COMMUNITIES in east Cheshire will soon be able to benefit from a share of £2 million – but only for a limited time.

The cash is from the Government’s new homes bonus – a grant paid to councils as an incentive to build new homes.

Cheshire East Council has agreed to set the money aside for communities to decide how they want to use it, and areas which have seen the most housebuilding between 2011 and 2017 will get the most money.

But bidders must be able to show how the cash would benefit people in their local area, and the funds must be allocated by the end of 2019-20.

At a corporate overview and scrutiny committee meeting on Thursday, Jan Willis, interim executive director of corporate services, said: “This is council funding which is being taken out of our mainstream resources, and therefore we would want to see the money spent in a way that it contributes to the council’s key strategic outcomes and priorities.

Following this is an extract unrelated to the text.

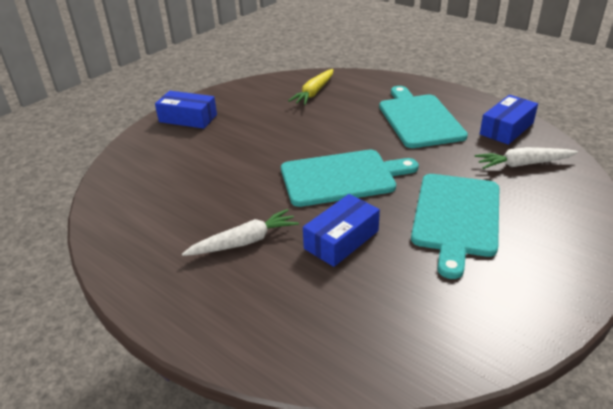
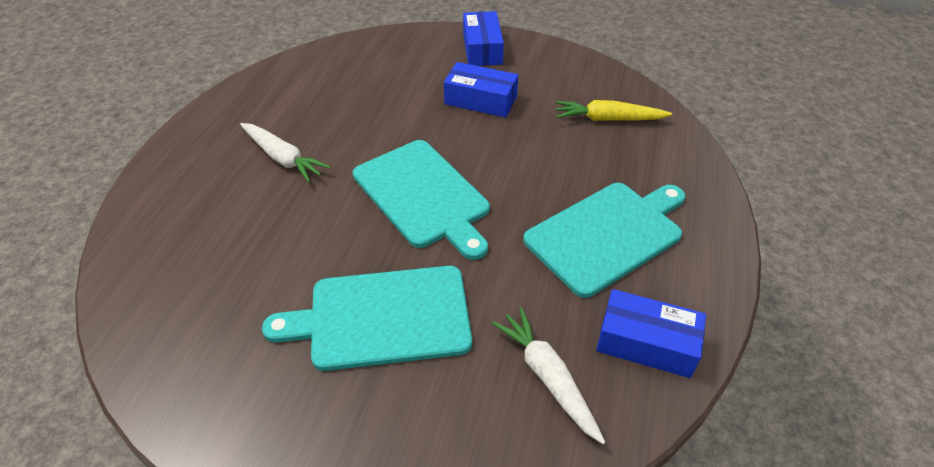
camera: 65 degrees right, 10 degrees up
(341, 240) = (306, 225): blue box -> blue box (480, 100)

“We want to see tangible benefits for the local community, so it’s about enhancing service delivery.

“We have a responsibility to ensure that this money is spent, and it does not end up just sitting in someone else’s bank account.”

Communities will be able to bid for amounts of at least £10,000, their projects must be feasible and represent good value, while ward councillors are set to decide the funding priorities for their area.

Example projects suggested at the meeting included sport and transport schemes, library provision and parks improvement.

Officers had proposed that projects should have used all the money by the end of 2019-20, but this will now be reconsidered after scrutiny committee members insisted this was unrealistic.

Cllr Amanda Stott, independent, said: “You are asking for really big projects to be completed in 18 months.”

Cllr Sarah Pochin, Conservative, added: “It might be small money for CEC, but at ward level with the time it takes to mobilise, 18 months will go like a flash.

“I can’t see why, if the funds are allocated, why they can’t be protected for that purpose.”

Once approved by cabinet, £1 million will be available to projects in 2018-19, and £1 million will be available in 2019-20.

CEC will split the funding between the borough’s seven highways areas, which include the towns of Congleton, Crewe, Nantwich, Knutsford, Wilmslow, Poynton and Macclesfield, and their surrounding parishes.

Congleton, which includes Alsager, Sandbach and Middlewich, will receive the largest amount of cash at £657,946 over the next two years, as it saw the largest number of homes built between 2011 and 2017.

Crewe will receive £341,970, Nantwich will get £324,013, Macclesfield will get £243,477, Wilmslow will get £173,462, Poynton will receive £135,552 and Knutsford will get £123,580.

But Cllr Harold Davenport, Conservative member for Disley, called for a guarantee that parishes which grew most in that time will get their fair share of the cash.

“Within the little group that we are in, Disley is the place that has had all the housing,” he said.

“We would be totally outvoted in the highways group, where there are four Poynton councillors and others.

“We need some sort of safeguard so that areas that have built more houses get a reasonable share of the funds.”

Recommendations made by the scrutiny committee will be considered before the community fund scheme is approved by cabinet.